[EXTRAIT DU DOCUMENT]
Diversité des genres : un sujet tabou au sein de Google, la dictature de la pensée unique ?
« Nous avons tous des préférences et croyances morales sur la façon dont le monde est et doit être. Avoir ses points de vue contestés peut être douloureux, nous avons donc tendance à éviter les personnes ayant des valeurs différentes et à nous associer à celles qui partagent nos valeurs », explique James Damore. Toutefois chez Google, dit-il, « cette autoségrégation est devenue beaucoup plus puissante au cours des dernières décennies », a-t-il expliqué en faisant référence à l'idéologie de l'entreprise au sujet des inégalités de genre dans le monde et dans la tech en particulier. Il dit en effet que la croyance au sein de Google, c’est que « toutes les inégalités sont dues à un traitement différencié et toutes les personnes sont intrinsèquement les mêmes. » Et personne n’a intérêt à aller à l’encontre de cela.
James Damore décrit en effet Google comme une « chambre d'écho particulièrement intense » et les chambres d'écho, comme il l’explique, « se maintiennent en créant un esprit partagé et en gardant la discussion confinée dans certaines limites […] Mais, les chambres d'écho doivent également se prémunir contre la dissidence et l'opposition », dit-il. Un consensus au sein de la chambre d’écho est donc maintenu en humiliant les gens qui s'opposent à l'idéologie du groupe pour les amener à se conformer ou en les excommuniant s'ils persistent à violer les tabous. Cela sert notamment à « avertir les autres que le même châtiment les attend s'ils ne se conforment pas » aux principes du groupe. Et c’est là que James Damore a commis son erreur.

[ENTRÉES FOURNIES]
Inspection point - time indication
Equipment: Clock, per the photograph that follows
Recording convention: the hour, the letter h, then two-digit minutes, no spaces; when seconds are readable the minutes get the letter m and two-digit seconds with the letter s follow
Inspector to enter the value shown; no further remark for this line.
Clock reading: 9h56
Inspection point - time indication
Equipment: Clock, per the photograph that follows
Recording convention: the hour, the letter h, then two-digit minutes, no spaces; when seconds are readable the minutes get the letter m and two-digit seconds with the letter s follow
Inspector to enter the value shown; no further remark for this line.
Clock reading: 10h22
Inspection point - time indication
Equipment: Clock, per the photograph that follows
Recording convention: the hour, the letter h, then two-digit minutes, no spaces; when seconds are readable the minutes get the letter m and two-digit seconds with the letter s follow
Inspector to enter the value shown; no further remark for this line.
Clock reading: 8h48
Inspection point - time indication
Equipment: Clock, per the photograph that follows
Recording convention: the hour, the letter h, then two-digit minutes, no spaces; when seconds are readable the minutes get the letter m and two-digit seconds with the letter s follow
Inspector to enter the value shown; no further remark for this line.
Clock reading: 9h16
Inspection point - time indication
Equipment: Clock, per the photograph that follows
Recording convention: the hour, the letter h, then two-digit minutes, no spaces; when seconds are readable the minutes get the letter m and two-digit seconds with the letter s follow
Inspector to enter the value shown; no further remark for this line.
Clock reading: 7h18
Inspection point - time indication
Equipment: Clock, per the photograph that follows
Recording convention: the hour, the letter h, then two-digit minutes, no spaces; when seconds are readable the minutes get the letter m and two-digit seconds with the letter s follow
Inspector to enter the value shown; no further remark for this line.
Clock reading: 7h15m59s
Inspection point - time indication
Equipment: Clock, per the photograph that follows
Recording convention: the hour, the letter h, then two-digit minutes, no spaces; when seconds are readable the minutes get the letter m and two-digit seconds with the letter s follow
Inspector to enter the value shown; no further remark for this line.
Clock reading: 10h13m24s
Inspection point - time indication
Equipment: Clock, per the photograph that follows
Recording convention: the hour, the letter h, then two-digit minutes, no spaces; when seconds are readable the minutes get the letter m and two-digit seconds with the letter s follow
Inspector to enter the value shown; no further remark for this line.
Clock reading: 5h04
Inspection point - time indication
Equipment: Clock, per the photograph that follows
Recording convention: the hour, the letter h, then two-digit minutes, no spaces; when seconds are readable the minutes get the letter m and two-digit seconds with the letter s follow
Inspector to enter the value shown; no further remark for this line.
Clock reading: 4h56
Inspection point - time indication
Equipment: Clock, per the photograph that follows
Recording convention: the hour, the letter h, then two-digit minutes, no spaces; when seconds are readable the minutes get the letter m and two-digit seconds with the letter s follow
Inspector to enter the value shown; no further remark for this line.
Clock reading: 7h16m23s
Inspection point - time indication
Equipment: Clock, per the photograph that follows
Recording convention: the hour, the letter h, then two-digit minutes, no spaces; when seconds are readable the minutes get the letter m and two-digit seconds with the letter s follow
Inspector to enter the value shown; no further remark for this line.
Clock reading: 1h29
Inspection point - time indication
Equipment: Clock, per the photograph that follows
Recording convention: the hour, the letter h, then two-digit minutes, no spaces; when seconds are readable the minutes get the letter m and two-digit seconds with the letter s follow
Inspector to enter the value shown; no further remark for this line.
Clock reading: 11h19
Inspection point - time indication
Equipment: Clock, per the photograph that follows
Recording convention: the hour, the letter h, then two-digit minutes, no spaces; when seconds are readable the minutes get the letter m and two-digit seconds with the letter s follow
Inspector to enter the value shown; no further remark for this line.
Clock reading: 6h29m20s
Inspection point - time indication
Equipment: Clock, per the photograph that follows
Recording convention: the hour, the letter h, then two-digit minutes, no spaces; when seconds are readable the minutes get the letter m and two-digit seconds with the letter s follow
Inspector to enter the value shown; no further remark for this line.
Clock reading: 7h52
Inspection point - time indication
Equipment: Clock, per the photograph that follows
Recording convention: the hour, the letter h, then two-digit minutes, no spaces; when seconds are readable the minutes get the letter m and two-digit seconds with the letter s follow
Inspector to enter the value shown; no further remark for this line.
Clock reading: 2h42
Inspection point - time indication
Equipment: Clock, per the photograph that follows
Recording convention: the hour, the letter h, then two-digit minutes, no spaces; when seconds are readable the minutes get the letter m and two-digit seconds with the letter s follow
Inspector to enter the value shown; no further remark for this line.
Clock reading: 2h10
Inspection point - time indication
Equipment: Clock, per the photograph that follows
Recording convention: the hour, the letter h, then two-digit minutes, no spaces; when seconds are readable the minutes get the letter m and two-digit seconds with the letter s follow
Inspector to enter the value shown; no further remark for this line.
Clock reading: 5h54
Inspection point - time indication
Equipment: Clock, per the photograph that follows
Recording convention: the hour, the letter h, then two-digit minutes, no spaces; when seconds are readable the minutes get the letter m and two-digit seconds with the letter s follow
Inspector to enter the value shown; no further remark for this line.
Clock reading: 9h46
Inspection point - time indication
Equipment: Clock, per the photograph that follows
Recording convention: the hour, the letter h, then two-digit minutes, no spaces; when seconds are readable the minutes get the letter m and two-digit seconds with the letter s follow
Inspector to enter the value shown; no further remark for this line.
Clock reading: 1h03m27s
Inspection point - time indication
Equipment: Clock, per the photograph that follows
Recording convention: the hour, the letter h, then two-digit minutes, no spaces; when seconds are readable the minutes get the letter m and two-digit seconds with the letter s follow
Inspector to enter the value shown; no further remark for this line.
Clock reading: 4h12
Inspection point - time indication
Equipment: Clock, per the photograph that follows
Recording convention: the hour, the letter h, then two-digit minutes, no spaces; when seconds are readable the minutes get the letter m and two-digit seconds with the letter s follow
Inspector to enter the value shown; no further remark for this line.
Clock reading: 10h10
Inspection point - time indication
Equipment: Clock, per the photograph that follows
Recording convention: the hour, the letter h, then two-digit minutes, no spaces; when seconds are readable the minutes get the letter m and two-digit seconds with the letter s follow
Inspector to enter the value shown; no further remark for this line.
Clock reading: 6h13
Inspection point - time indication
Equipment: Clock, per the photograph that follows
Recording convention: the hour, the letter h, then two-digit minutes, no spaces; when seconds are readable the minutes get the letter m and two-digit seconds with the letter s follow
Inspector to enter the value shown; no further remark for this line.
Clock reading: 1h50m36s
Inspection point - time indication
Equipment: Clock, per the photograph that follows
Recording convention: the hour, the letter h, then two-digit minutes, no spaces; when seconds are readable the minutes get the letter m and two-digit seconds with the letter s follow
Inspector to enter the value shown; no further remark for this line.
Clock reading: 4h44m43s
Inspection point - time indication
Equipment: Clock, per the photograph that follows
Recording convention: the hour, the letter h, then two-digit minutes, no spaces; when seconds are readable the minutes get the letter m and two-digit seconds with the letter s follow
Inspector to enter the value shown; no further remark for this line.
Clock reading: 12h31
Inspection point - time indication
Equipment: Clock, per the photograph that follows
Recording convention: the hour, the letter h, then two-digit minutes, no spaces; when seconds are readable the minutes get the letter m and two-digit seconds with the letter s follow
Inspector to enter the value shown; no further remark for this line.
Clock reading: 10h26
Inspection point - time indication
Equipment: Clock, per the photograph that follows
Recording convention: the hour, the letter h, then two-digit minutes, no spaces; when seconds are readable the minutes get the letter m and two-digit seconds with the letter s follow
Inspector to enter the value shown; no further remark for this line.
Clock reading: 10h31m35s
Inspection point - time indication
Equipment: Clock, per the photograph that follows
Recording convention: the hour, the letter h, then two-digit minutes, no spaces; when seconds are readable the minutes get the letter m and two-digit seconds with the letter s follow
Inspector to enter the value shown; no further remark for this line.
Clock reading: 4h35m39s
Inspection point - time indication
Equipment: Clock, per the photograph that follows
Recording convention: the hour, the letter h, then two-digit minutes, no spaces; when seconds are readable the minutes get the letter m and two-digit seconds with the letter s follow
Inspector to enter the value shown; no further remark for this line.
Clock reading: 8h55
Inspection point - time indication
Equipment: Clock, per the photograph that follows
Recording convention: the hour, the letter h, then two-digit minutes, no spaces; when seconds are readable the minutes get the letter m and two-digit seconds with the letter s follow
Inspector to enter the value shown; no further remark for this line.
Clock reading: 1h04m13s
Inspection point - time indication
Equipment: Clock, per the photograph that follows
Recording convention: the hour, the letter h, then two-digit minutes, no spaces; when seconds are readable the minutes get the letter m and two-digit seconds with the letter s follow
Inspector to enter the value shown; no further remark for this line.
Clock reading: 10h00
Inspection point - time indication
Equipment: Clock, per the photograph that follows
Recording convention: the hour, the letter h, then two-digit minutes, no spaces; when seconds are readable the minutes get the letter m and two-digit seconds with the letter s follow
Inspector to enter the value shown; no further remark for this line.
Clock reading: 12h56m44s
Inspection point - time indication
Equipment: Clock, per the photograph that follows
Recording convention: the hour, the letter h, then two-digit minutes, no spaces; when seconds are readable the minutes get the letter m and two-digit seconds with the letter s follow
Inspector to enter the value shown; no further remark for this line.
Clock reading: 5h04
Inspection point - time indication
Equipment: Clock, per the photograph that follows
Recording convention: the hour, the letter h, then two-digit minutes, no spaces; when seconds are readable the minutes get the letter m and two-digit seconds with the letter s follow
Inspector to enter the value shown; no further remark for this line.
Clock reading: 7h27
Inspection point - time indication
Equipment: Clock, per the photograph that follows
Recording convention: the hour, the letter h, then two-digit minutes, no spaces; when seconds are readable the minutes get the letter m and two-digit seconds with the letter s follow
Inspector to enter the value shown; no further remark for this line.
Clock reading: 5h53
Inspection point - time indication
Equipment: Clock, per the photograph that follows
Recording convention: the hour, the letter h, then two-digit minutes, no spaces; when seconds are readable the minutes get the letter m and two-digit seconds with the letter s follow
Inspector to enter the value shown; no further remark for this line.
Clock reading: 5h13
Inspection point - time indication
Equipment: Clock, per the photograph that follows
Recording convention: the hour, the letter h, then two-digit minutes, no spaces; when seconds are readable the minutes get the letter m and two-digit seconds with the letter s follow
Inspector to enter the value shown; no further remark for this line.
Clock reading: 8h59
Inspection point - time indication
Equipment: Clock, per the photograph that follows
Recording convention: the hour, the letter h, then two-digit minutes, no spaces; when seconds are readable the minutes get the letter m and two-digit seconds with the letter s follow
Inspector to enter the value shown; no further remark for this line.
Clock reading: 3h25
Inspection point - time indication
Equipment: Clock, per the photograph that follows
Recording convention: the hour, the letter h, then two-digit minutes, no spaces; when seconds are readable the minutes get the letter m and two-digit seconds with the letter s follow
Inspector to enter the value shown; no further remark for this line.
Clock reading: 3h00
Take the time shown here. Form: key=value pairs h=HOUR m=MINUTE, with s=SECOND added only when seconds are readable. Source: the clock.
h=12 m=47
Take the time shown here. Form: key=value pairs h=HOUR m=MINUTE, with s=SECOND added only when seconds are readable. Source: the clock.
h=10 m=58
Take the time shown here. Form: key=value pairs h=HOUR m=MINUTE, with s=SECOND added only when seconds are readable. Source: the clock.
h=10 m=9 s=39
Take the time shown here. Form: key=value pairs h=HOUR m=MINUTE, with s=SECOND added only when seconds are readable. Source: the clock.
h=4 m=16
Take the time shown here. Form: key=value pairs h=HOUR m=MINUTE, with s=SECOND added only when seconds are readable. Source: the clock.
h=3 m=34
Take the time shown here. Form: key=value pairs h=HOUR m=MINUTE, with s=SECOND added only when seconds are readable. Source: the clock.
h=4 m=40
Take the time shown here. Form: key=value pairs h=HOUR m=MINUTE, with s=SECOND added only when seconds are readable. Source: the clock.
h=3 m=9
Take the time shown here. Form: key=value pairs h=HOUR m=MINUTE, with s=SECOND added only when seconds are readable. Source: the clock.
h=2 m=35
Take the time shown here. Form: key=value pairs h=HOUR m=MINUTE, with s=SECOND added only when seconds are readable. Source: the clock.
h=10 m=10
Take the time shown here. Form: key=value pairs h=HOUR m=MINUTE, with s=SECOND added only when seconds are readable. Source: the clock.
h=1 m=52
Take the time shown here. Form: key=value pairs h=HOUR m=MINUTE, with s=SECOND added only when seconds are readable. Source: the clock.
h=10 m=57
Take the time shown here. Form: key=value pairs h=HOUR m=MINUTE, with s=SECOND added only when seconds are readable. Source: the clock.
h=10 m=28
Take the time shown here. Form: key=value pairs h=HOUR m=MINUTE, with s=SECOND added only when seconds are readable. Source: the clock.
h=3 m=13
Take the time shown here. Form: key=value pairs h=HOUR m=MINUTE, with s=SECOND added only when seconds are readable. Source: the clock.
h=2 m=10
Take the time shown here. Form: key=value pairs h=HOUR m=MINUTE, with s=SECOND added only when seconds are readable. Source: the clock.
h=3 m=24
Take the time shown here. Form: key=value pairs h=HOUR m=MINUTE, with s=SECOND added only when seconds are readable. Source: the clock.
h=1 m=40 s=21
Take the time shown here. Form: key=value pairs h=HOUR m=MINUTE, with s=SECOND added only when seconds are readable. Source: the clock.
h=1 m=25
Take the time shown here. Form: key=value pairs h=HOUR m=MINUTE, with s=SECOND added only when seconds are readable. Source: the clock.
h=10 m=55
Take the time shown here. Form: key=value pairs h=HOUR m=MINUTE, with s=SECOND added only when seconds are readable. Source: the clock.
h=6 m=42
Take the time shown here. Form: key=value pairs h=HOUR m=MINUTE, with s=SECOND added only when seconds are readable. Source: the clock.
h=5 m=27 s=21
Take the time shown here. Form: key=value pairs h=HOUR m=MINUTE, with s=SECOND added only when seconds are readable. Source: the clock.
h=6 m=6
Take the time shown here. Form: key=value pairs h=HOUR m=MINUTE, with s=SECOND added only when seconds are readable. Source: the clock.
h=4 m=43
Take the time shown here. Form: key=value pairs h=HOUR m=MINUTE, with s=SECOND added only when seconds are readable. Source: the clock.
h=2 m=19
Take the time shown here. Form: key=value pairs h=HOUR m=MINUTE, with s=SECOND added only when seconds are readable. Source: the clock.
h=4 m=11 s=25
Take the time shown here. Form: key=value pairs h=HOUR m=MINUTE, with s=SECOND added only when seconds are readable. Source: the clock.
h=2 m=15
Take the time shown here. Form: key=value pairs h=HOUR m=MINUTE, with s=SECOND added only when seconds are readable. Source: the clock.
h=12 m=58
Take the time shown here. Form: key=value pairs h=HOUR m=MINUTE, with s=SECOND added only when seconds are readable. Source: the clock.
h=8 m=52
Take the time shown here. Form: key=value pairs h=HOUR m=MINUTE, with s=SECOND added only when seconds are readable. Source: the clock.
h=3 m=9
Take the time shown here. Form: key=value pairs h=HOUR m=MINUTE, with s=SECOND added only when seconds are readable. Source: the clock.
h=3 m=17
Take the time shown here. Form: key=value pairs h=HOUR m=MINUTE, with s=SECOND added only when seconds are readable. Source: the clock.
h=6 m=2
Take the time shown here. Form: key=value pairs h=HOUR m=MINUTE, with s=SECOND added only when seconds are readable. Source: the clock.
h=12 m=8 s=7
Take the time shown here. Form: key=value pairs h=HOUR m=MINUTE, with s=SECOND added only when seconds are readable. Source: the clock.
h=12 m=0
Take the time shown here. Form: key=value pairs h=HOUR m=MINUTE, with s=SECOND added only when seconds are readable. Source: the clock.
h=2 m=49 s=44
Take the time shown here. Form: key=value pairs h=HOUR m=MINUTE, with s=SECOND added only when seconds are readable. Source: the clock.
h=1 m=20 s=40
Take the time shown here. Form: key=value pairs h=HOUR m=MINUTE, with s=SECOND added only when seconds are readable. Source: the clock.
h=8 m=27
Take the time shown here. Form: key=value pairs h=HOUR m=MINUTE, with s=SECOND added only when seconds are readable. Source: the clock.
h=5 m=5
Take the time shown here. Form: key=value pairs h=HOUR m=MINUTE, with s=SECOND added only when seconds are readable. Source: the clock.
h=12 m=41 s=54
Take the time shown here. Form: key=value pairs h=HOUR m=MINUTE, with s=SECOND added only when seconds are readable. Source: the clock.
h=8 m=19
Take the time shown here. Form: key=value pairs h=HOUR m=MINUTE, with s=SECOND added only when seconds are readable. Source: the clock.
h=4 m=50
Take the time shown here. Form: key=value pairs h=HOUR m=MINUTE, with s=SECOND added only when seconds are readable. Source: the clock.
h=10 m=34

[CONSIGNE]
Répondez aux questions suivantes sur l'extrait consacré à Google.
1. Selon la croyance au sein de Google, à quoi sont dues toutes les inégalités ?
2. Comment James Damore décrit-il Google ?
3. Que fait-on des gens qui persistent à violer les tabous ?
La liste ne joue aucun rôle dans ce travail.

[CORRIGÉ CI-DESSOUS]
1. À un traitement différencié.
2. Comme une « chambre d'écho particulièrement intense ».
3. On les excommunie.